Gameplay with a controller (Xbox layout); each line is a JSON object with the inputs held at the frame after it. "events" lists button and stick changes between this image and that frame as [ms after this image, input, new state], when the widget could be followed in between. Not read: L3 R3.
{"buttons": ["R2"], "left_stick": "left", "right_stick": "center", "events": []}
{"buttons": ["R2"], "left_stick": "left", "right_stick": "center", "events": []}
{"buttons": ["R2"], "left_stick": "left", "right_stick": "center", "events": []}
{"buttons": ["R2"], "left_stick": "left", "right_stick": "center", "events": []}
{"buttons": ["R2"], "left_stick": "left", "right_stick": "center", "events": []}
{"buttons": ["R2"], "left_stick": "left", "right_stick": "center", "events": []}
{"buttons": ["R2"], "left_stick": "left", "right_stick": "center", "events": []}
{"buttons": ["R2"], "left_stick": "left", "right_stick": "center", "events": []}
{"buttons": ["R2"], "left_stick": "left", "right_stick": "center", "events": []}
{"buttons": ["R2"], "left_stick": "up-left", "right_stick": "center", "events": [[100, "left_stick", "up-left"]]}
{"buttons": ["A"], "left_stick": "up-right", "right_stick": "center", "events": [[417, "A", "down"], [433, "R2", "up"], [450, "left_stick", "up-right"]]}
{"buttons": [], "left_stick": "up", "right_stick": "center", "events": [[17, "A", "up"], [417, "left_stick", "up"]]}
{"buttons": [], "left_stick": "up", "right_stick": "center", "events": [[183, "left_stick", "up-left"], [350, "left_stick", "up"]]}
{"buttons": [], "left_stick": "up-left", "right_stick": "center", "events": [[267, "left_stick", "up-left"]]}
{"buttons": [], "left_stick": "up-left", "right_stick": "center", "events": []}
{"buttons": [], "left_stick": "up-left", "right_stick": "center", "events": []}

__________

_Required work_: Down to the last line, give the records again exactly.

_Result of the task_:
Gameplay with a controller (Xbox layout); each line is a JSON object with the inputs held at the frame after it. "events" lists button and stick changes between this image and that frame as [ms after this image, input, new state], when the widget could be followed in between. Not read: L3 R3.
{"buttons": ["R2"], "left_stick": "left", "right_stick": "center", "events": []}
{"buttons": ["R2"], "left_stick": "left", "right_stick": "center", "events": []}
{"buttons": ["R2"], "left_stick": "left", "right_stick": "center", "events": []}
{"buttons": ["R2"], "left_stick": "left", "right_stick": "center", "events": []}
{"buttons": ["R2"], "left_stick": "left", "right_stick": "center", "events": []}
{"buttons": ["R2"], "left_stick": "left", "right_stick": "center", "events": []}
{"buttons": ["R2"], "left_stick": "left", "right_stick": "center", "events": []}
{"buttons": ["R2"], "left_stick": "left", "right_stick": "center", "events": []}
{"buttons": ["R2"], "left_stick": "left", "right_stick": "center", "events": []}
{"buttons": ["R2"], "left_stick": "up-left", "right_stick": "center", "events": [[100, "left_stick", "up-left"]]}
{"buttons": ["A"], "left_stick": "up-right", "right_stick": "center", "events": [[417, "A", "down"], [433, "R2", "up"], [450, "left_stick", "up-right"]]}
{"buttons": [], "left_stick": "up", "right_stick": "center", "events": [[17, "A", "up"], [417, "left_stick", "up"]]}
{"buttons": [], "left_stick": "up", "right_stick": "center", "events": [[183, "left_stick", "up-left"], [350, "left_stick", "up"]]}
{"buttons": [], "left_stick": "up-left", "right_stick": "center", "events": [[267, "left_stick", "up-left"]]}
{"buttons": [], "left_stick": "up-left", "right_stick": "center", "events": []}
{"buttons": [], "left_stick": "up-left", "right_stick": "center", "events": []}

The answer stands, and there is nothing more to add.